I mentioned in April that after losing the 1995 independence referendum by the slimmest of margins, the Quebec separatist leader Jacques Parizeau railed that the defeat had been caused by "money and the ethnic vote". The same factors now seem to be at work in Scotland. The English are coming north with money, while immigrants from the rest of Europe are pitching up all across Scotland, as they are in the rest of the UK. I was constantly amazed to walk into small shops in out-of-the-way towns and find myself being served by people with a variety of English accents, and almost every hotel seemed to be mainly staffed by East Europeans.

Our Scottish relatives told us that their remote village in Argyll is attracting increasing numbers of English buyers, unable to get onto the property ladder in England and looking in desperation to rural Scotland as a place to buy and resettle. As a result, housing prices in that village have risen sixfold in the last decade, and the local builder has so much work that he has been unable to make any progress on the house he is building for himself for at least a year.

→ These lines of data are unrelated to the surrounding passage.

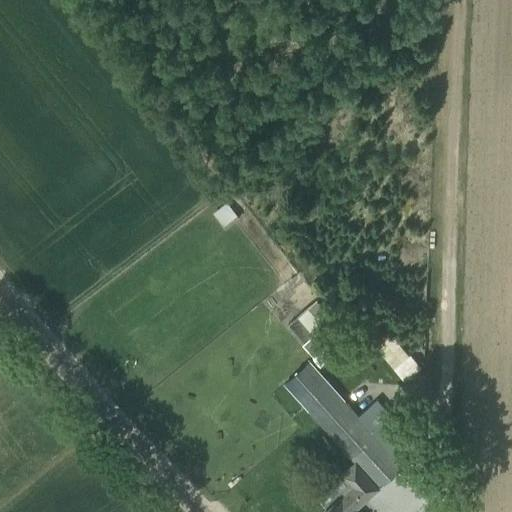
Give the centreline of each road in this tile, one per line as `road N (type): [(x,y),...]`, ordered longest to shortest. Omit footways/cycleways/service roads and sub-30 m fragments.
road 1 (track): [(460,0),(449,511)]
road 2 (tertiary): [(201,511),(0,288)]
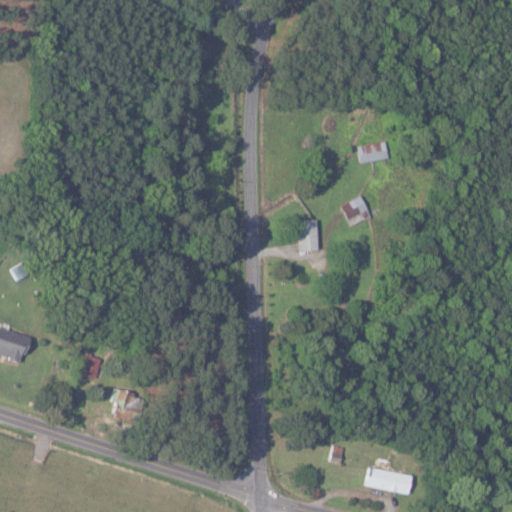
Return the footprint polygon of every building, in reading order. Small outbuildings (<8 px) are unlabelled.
[(355,146),(358,163),(385,158),(382,141),(355,146)] [(367,218),(359,197),(339,204),(347,225),(367,218)] [(313,220),(295,221),(296,251),(314,250),(313,220)] [(0,354),(18,360),(25,336),(0,328),(0,354)] [(93,377),(97,357),(82,355),(79,375),(93,377)] [(134,393),(112,388),(107,416),(129,420),(134,393)] [(363,485),(404,493),(408,474),(366,467),(363,485)]
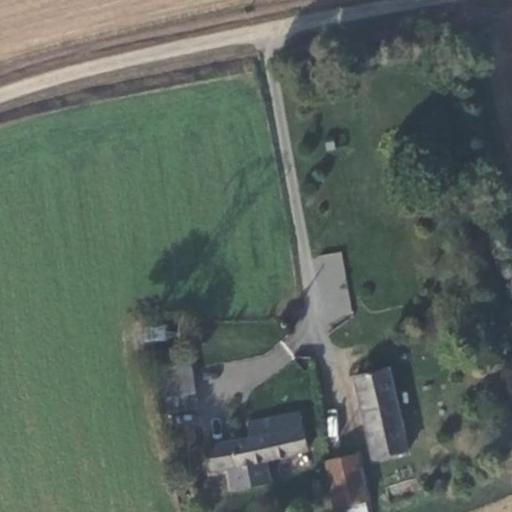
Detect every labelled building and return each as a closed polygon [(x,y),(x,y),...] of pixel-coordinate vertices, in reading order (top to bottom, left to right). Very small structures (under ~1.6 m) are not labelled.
[(325,322),(353,316),(341,251),(312,257),(325,322)] [(142,327),(143,341),(167,340),(166,326),(142,327)] [(373,461),(408,454),(391,369),(358,376),(373,461)] [(192,370),(163,375),(170,415),(199,410),(192,370)] [(247,416),(249,430),(303,420),(303,407),(247,416)] [(308,459),(303,420),(249,430),(250,436),(229,441),(233,473),(269,466),(308,459)] [(233,473),(229,441),(207,444),(211,475),(231,473),(233,473)] [(362,454),(331,459),(338,507),(369,502),(362,454)] [(269,466),(233,473),(231,473),(235,494),(272,487),(269,466)] [(328,479),(313,481),(315,497),(331,494),(328,479)]
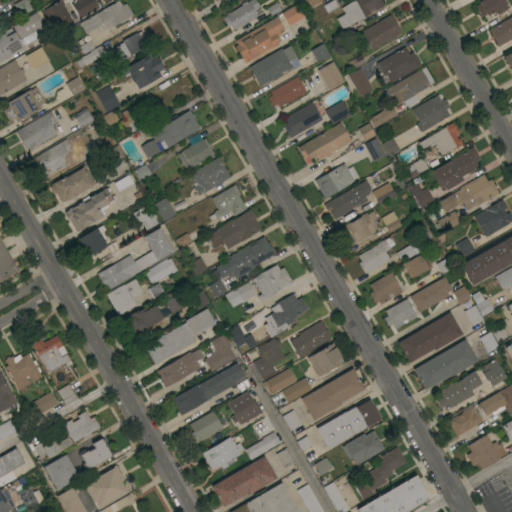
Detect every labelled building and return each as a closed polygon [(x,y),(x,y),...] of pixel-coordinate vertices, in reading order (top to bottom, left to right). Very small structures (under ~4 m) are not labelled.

It's interesting to speculate what impact this may have on the SNP's plans to hold a referendum on independence. Rural areas across the UK are up in arms at the surge in property prices that "London money" is producing; just last week, a nationalist group in Cornwall threatened firebombings against outsiders (adding an explicit threat to damage the cars of people patronising Rick Stein's restaurants in Padstow!) The pressures resulting from the inflow of Sassenachs and Slavs may well persuade more Scots that they would be better off going it alone. But if Alex Salmond does press ahead with his referendum, these people will be able to vote too, and it's unlikely that they'll be supporting independence. Word to Mr Salmond: if you lose, try to be more gracious about it than Jacques Parizeau.

Sunday, 3 June 2007

Lawyer needs a lawyer

Even before you know anything about the people involved, the odyssey of TB-infected American Andrew Speaker is pretty newsworthy. Speaker was diagnosed with a rare and dangerous form of TB in January. In May he met with the Centre for Disease Control (CDC), which claims that it warned him against travelling. Undeterred, he flew from Atlanta to Paris to get married, then headed over to Greece for his honeymoon, all the while breathing germs all over his unwitting fellow passengers. Speaker claimed he was never explicitly warned by the CDC not to travel, but the fact that he chose to return to the US by a very indirect route (Athens-Rome-Prague-Montreal) suggests that he knew he was doing something naughty. In a final twist, when he crossed back into the US from Canada at Pont Champlain, his named popped up on the INS computer --but the immigration agent waved him through on the grounds that he didn't look ill! After all this, Speaker turned himself in to the CDC in New York.

This looks like an everyday story of personal irresponsibility (Speaker) and bureaucratic incompetence (the INS guy, and maybe also the CDC), until you find out a bit more about the people involved. Speaker's new father-in-law works for the CDC, in a division responsible for....eliminating tuberculosis! He knew about Speaker's condition. Bizarrely, he has denied that Speaker caught the disease from him, when you would have thought his priority would have been to explain why he failed to dissuade Speaker from going ahead with the wedding to his daughter. And Speaker himself -- well, he's a personal injury lawyer, or as the less charitable would describe it, an ambulance chaser.

Speaker has thrown himself on the mercy of the hundreds of people now worrying about the risk of having caught TB from him over the past month: "I just hope they can forgive me and understand that I really believed I wasn't putting people at risk, because that's what people told me". You can just imagine Speaker's lip curling in disdain if one of the people he faces off against in a courtroom ever essayed such a statement. If there's any justice, Speaker may soon find himself getting a defendant's perspective on the US litigation system.